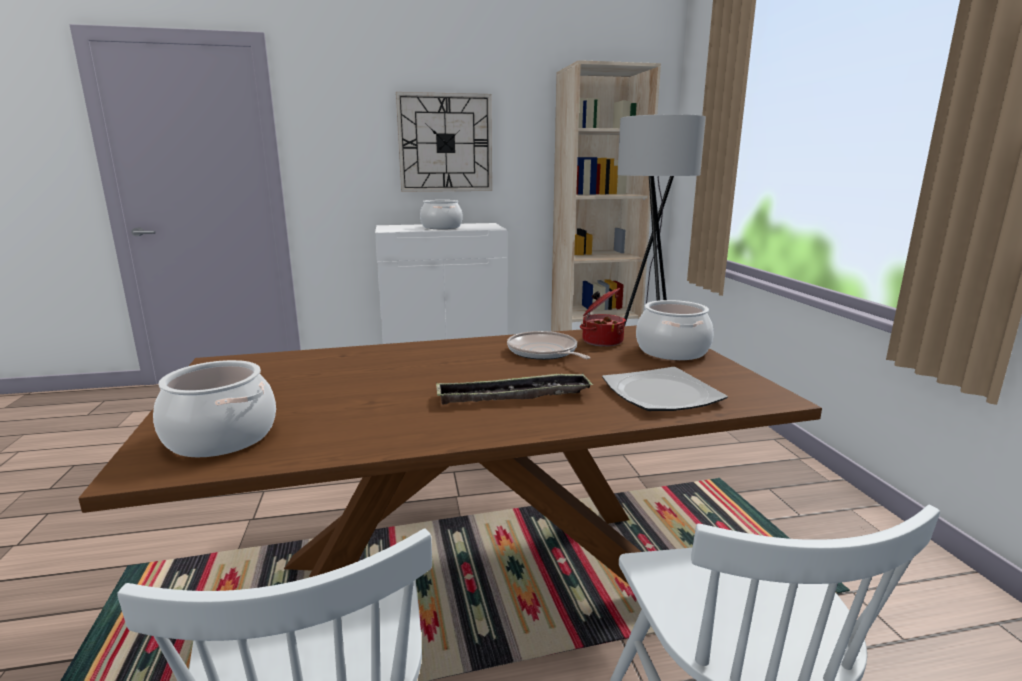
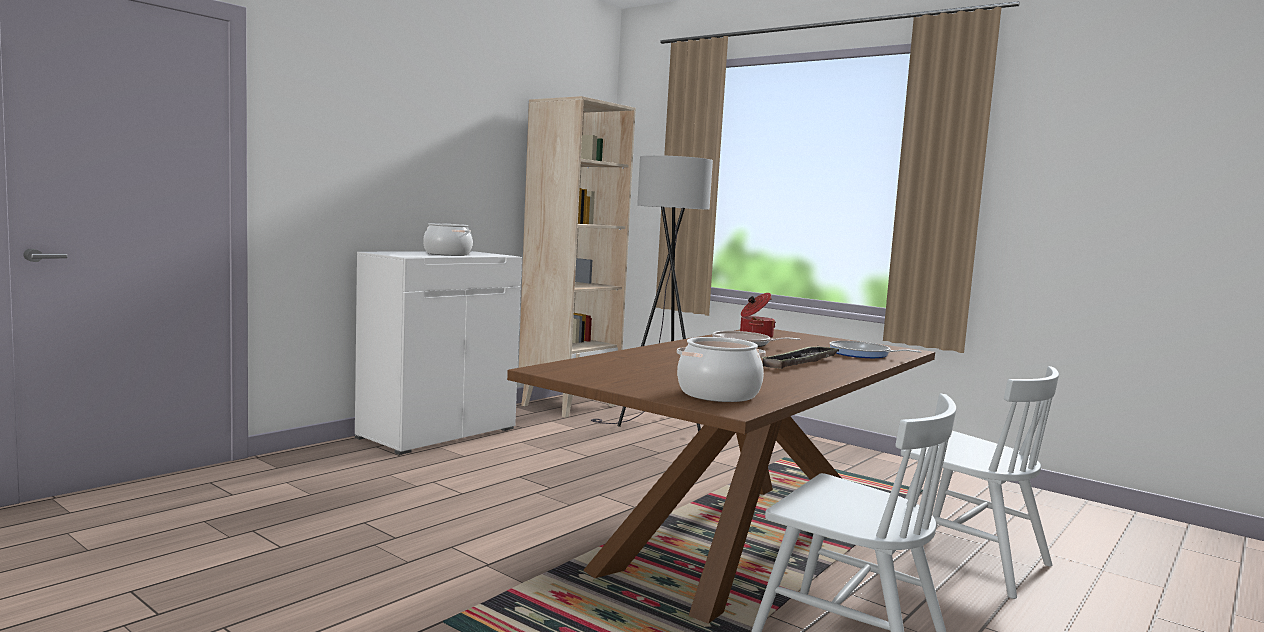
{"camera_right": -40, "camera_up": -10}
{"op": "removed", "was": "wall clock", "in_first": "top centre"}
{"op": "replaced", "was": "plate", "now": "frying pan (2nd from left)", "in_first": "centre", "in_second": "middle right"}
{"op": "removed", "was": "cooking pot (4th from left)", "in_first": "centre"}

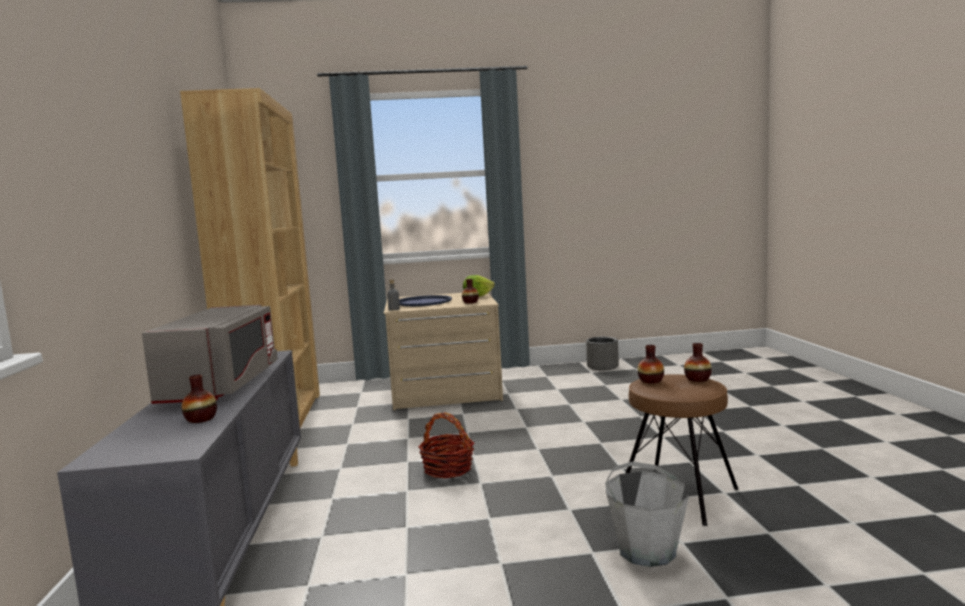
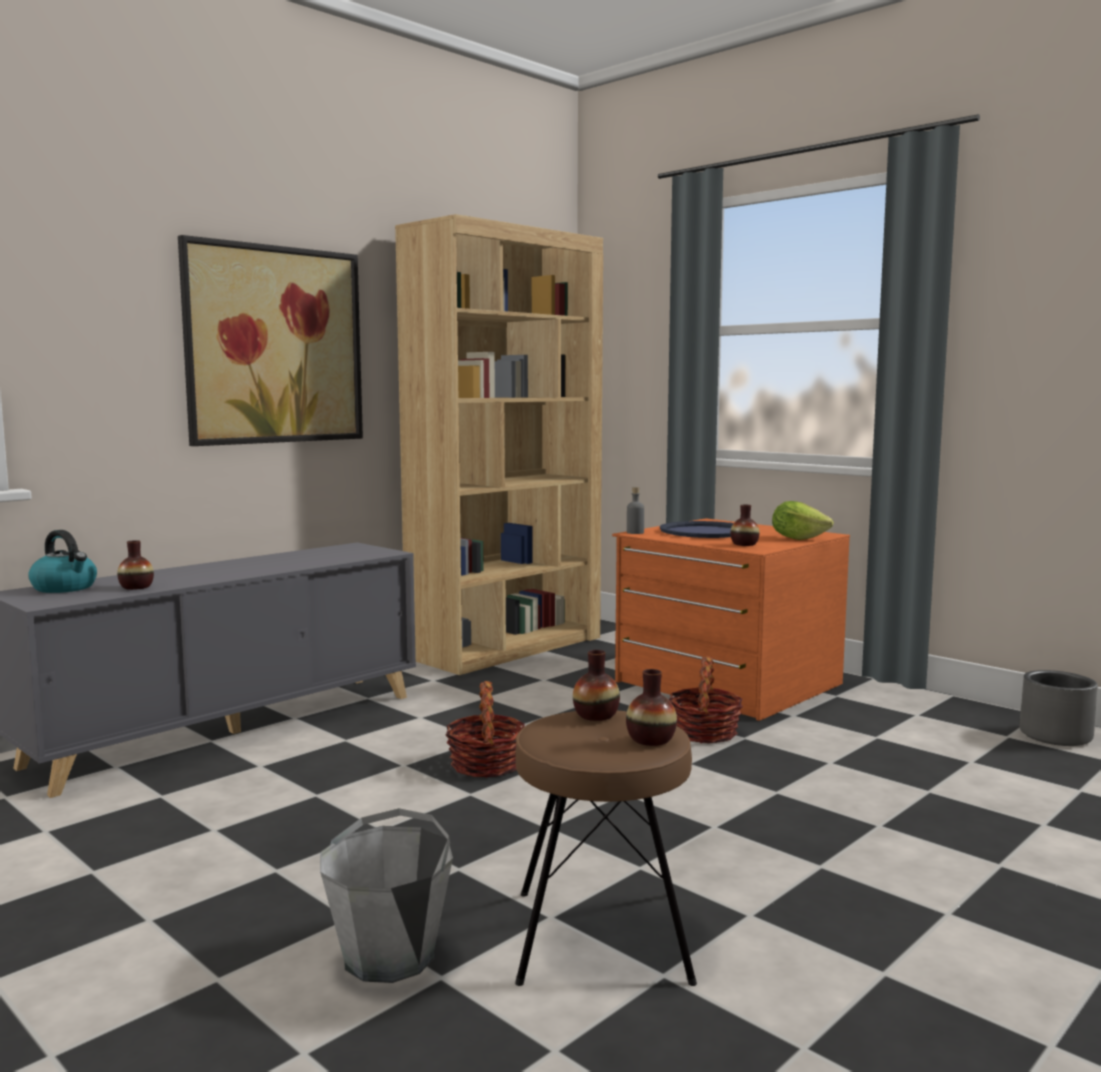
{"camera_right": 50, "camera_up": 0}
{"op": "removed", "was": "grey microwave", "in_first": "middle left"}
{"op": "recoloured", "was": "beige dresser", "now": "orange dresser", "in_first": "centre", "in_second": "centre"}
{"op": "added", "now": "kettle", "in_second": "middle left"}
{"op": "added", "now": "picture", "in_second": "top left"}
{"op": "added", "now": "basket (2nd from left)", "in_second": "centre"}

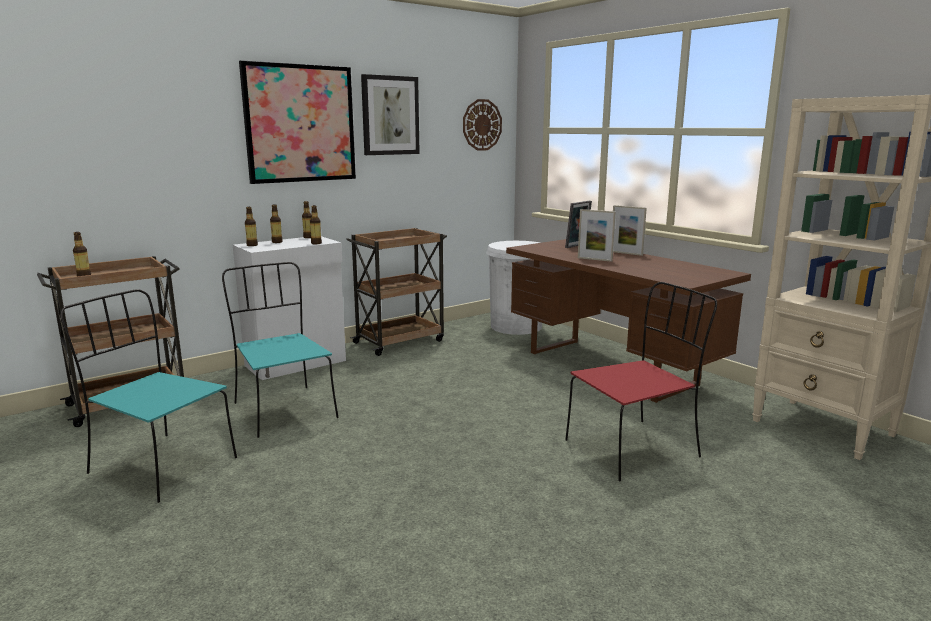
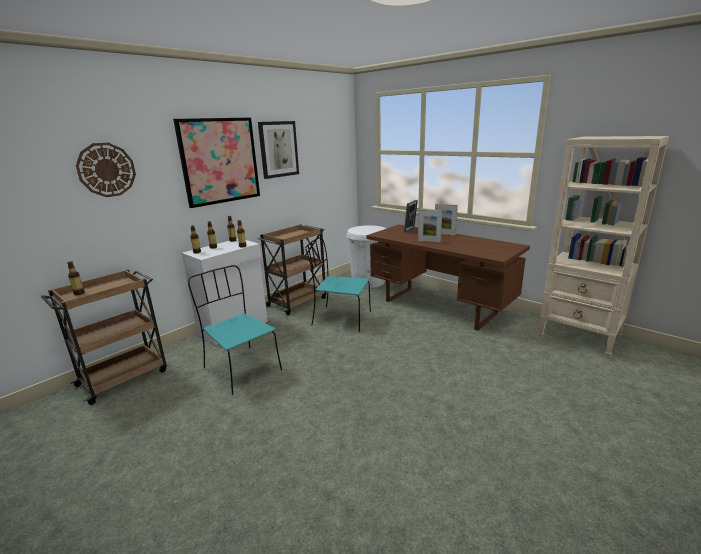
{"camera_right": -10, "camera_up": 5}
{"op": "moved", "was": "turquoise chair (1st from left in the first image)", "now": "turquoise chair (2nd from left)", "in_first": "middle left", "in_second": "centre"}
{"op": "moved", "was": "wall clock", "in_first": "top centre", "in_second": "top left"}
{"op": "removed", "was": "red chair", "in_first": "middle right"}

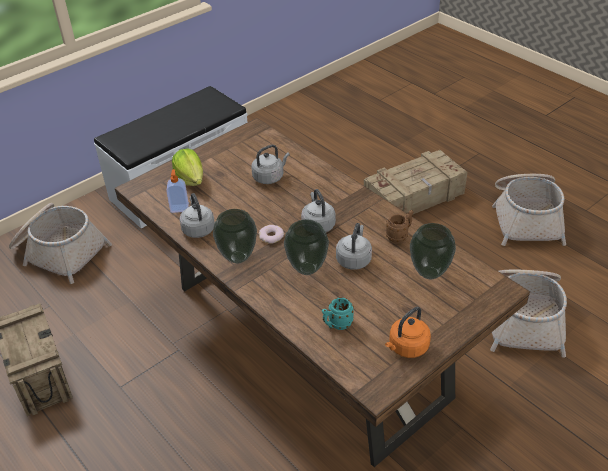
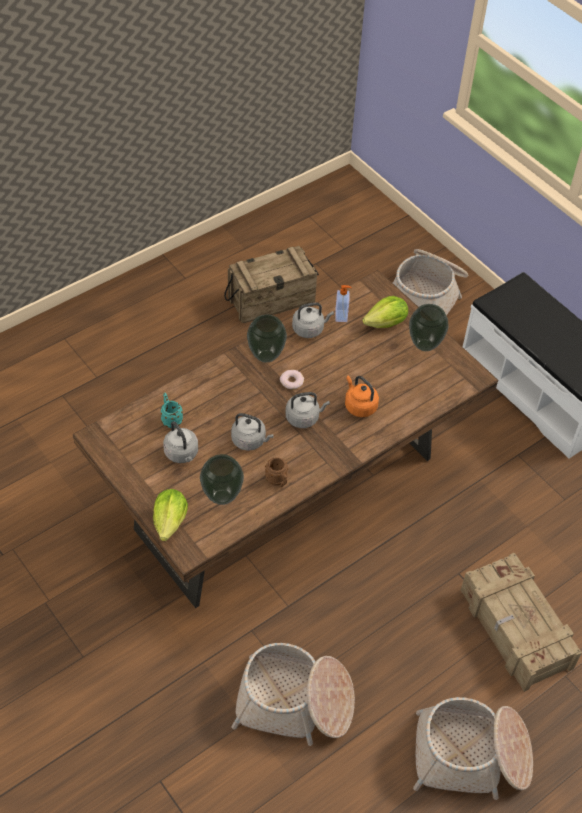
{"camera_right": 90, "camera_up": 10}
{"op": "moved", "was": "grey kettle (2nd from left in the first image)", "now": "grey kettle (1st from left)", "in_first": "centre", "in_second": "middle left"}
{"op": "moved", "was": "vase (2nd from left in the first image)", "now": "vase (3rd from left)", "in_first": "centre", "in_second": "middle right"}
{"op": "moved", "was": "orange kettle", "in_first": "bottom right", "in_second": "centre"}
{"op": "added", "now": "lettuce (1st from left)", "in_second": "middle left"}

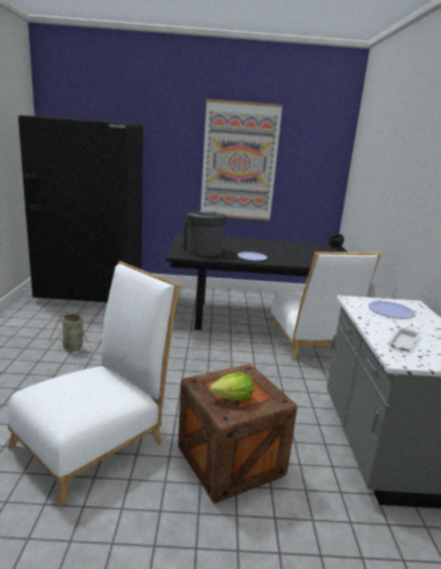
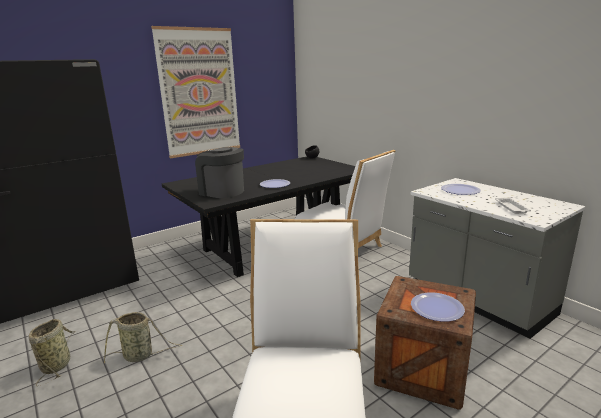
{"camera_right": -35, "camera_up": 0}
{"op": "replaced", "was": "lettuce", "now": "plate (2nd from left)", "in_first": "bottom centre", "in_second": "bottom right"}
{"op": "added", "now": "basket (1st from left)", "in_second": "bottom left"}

──────

Repeat the listing above in full, exactly, and omit its pictures.

_Solution to this exercise_
{"camera_right": -40, "camera_up": -10}
{"op": "removed", "was": "wall clock", "in_first": "top centre"}
{"op": "replaced", "was": "plate", "now": "frying pan (2nd from left)", "in_first": "centre", "in_second": "middle right"}
{"op": "removed", "was": "cooking pot (4th from left)", "in_first": "centre"}

{"camera_right": 50, "camera_up": 0}
{"op": "removed", "was": "grey microwave", "in_first": "middle left"}
{"op": "recoloured", "was": "beige dresser", "now": "orange dresser", "in_first": "centre", "in_second": "centre"}
{"op": "added", "now": "kettle", "in_second": "middle left"}
{"op": "added", "now": "picture", "in_second": "top left"}
{"op": "added", "now": "basket (2nd from left)", "in_second": "centre"}

{"camera_right": -10, "camera_up": 5}
{"op": "moved", "was": "turquoise chair (1st from left in the first image)", "now": "turquoise chair (2nd from left)", "in_first": "middle left", "in_second": "centre"}
{"op": "moved", "was": "wall clock", "in_first": "top centre", "in_second": "top left"}
{"op": "removed", "was": "red chair", "in_first": "middle right"}

{"camera_right": 90, "camera_up": 10}
{"op": "moved", "was": "grey kettle (2nd from left in the first image)", "now": "grey kettle (1st from left)", "in_first": "centre", "in_second": "middle left"}
{"op": "moved", "was": "vase (2nd from left in the first image)", "now": "vase (3rd from left)", "in_first": "centre", "in_second": "middle right"}
{"op": "moved", "was": "orange kettle", "in_first": "bottom right", "in_second": "centre"}
{"op": "added", "now": "lettuce (1st from left)", "in_second": "middle left"}

{"camera_right": -35, "camera_up": 0}
{"op": "replaced", "was": "lettuce", "now": "plate (2nd from left)", "in_first": "bottom centre", "in_second": "bottom right"}
{"op": "added", "now": "basket (1st from left)", "in_second": "bottom left"}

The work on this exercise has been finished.